Sunday, June 21, 2009

Timo Elliott's demonstration dashboard

Neat little demo put together by Timo Elliott (@timoelliott) from Business Objects using their Xcelcius product as a - think I'm inventing words here - mashupable object. He plonked the dashboard he made, on his blog with a number of controls that allow you - YouTube style - to share via email, twitter or cut and past as an object in html. This kind of functionality will get even easier when HTML 5 gains traction, but as Timo shows its do-able right now. Doesn't matter that it's a dashboard, the idea could work with any report or report part. I really like the ability to click to expand to full-screen view - just link clicking on a web page section in iPhone's Safari, a visual drill-down (or up).

So with a click on Timo's blog and a paste, here is Timo's demo Dashboard (his blog has some context that's fun to read too). To start with our blogger hosted blog isn't coping with the width of the element so well, but Timo kindly set a new code block that does fit - Thanks Timo.

Wednesday, June 10, 2009

An experiment on Twitter

For a long time a few of us, and not just at Monash, have wondered how a real time text feed - perhaps in RSS format - might be applied to BI systems. Now that social networking sites like Facebook/Twitter/Friendfeed exist and are becoming widely used the idea has a bit more traction with people we talk too - nothing like concrete experience to help people understand what you are talking about.


I've just set up a Twitter account that I'm going to use to develop a prototype system to demonstrate how a "feed" of text updates might be useful in a BI context. This feed (@monashbiindex) will contain updates and observations on data collected as part of out BI Index project.

Right now, all it will report on is a single number - the number of on-line job ads placed in Australia for positions related to business intelligence and data warehousing. I've been collecting this number (off and on) since 2005. It's quite interesting, there are weekly wobbles (up on Thursday and Friday) and significant seasonal variations too (up before and after the end of the financial year - way down in January). The analysis we are doing will soon expand (just like any dimensional data set) to include more detail like locations, industry sectors, job categories and the like. Later we might extend it to other countries but right now we'll stick to Australia.

So, I've got a nice little automated app, that will at 9:00 Am each morning go to seek.com.au, do a search and grab from the resulting page the total number of jobs. It records that number in a database - along with the data and time. Then a 'reporting' app fires up and does a simple day by day comparison of the number to the previous days and posts a tweet. Much better than the Excel macro's I've been messing with since 2005! Once I'm happy with how that's working, I'll extend the range of topics tweeted on to include a wider range of temporal tweets (end of week, end of month, end of season summaries), link the tweet to reports (no 3D donut charts I promise) and start to build agent style data monitors that look for exceptions, to demonstrate how a twitter style feed might be used for reporting the results of data mining algorithms.

POD
P.S. Oh, later the "Index" will include more measures of health than job ads.
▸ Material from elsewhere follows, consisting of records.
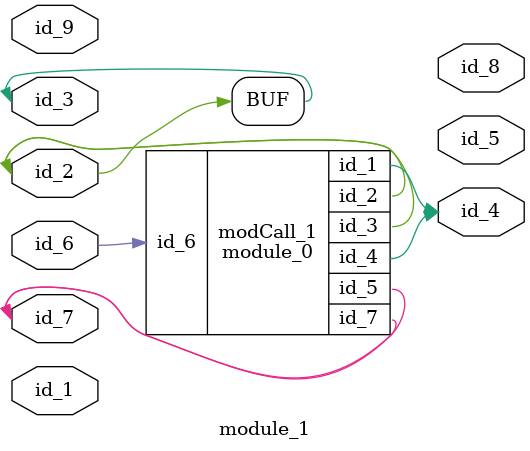
<source format=v>
module module_0 (
    id_1,
    id_2,
    id_3,
    id_4,
    id_5,
    id_6,
    id_7
);
  inout wire id_7;
  input wire id_6;
  inout wire id_5;
  output wire id_4;
  inout wire id_3;
  inout wire id_2;
  output wire id_1;
  wire id_8;
endmodule
module module_1 (
    id_1,
    id_2,
    id_3,
    id_4,
    id_5,
    id_6,
    id_7,
    id_8,
    id_9
);
  input wire id_9;
  output wire id_8;
  inout wire id_7;
  input wire id_6;
  output wire id_5;
  output wire id_4;
  inout wire id_3;
  inout wire id_2;
  input wire id_1;
  assign id_3 = id_2;
  module_0 modCall_1 (
      id_4,
      id_2,
      id_2,
      id_4,
      id_7,
      id_6,
      id_7
  );
endmodule

</source>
We are planning a regular survey of the "industry" and also a stock market index - something again I started a long time ago.
P.P.S The BI Job index is based on the number of jobs that match the search terms "Business Intelligence" or "Data Warehous" that are listed on www.seek.com.au. The index is expressed on points based on a ratio of the number of jobs to the number on the day the index started 23/10/2005. On that day there were 349 jobs - 100 index points.